__Given exercise__.
Update the listing lines starting at the line with "sub-region: Jefferson Parish" and ending at the line with "latitude: 39.7892" by changing "city" to "town" and keeping everything else the same. Give only those lines, and leave out the pictures.

__Data rows__.

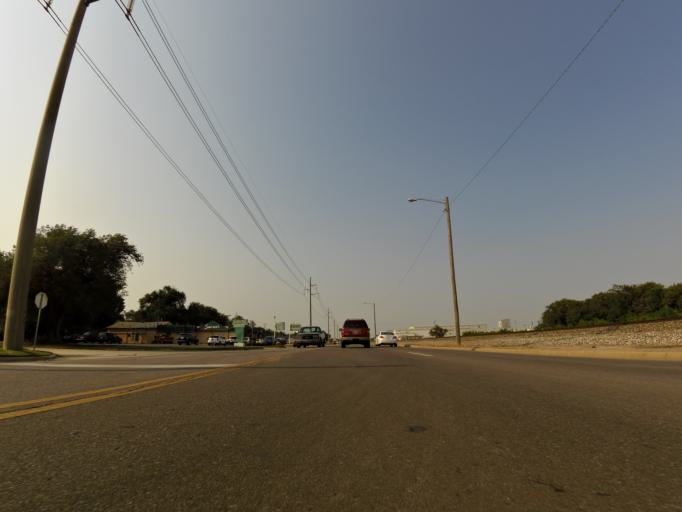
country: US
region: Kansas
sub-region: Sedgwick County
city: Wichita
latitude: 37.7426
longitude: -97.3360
--
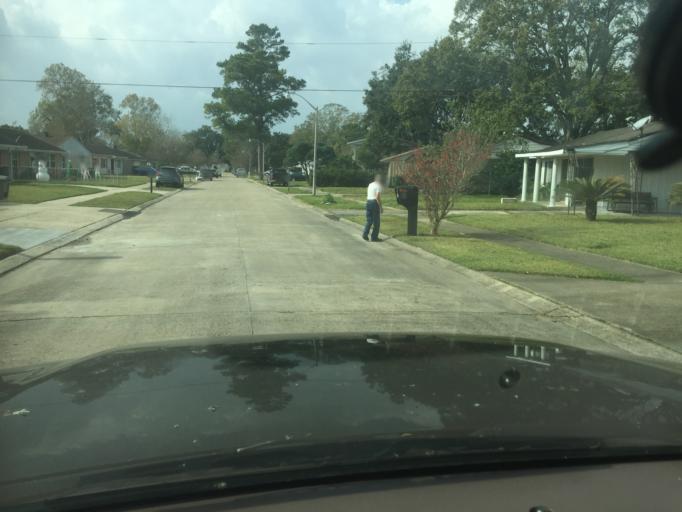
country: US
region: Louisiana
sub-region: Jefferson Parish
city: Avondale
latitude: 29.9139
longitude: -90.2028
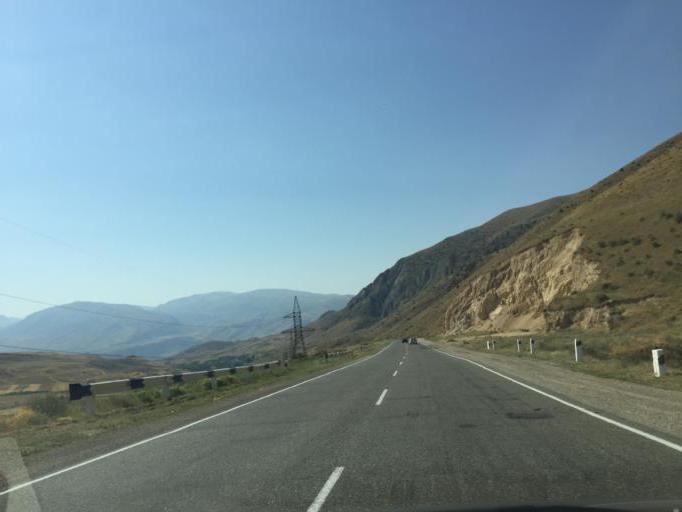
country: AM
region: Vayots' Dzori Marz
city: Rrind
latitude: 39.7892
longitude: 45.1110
...
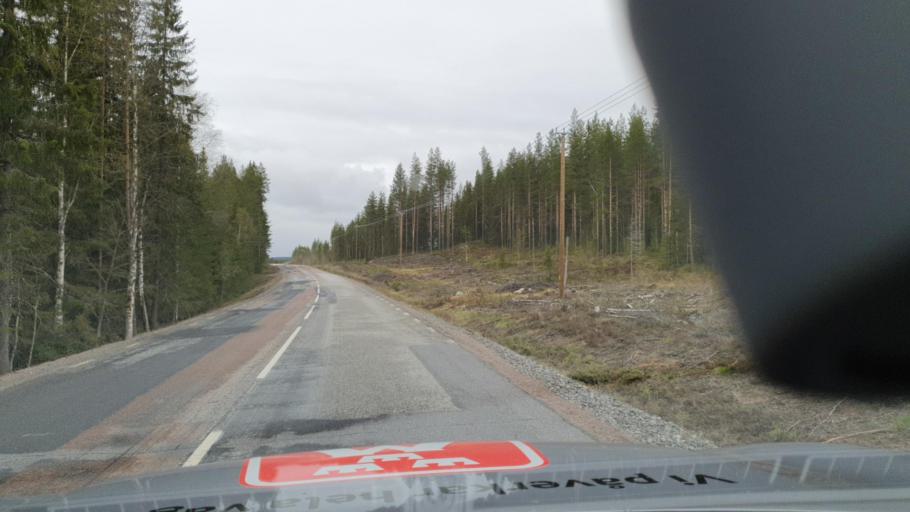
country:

__Solution to the problem__.
sub-region: Jefferson Parish
town: Avondale
latitude: 29.9139
longitude: -90.2028
country: AM
region: Vayots' Dzori Marz
town: Rrind
latitude: 39.7892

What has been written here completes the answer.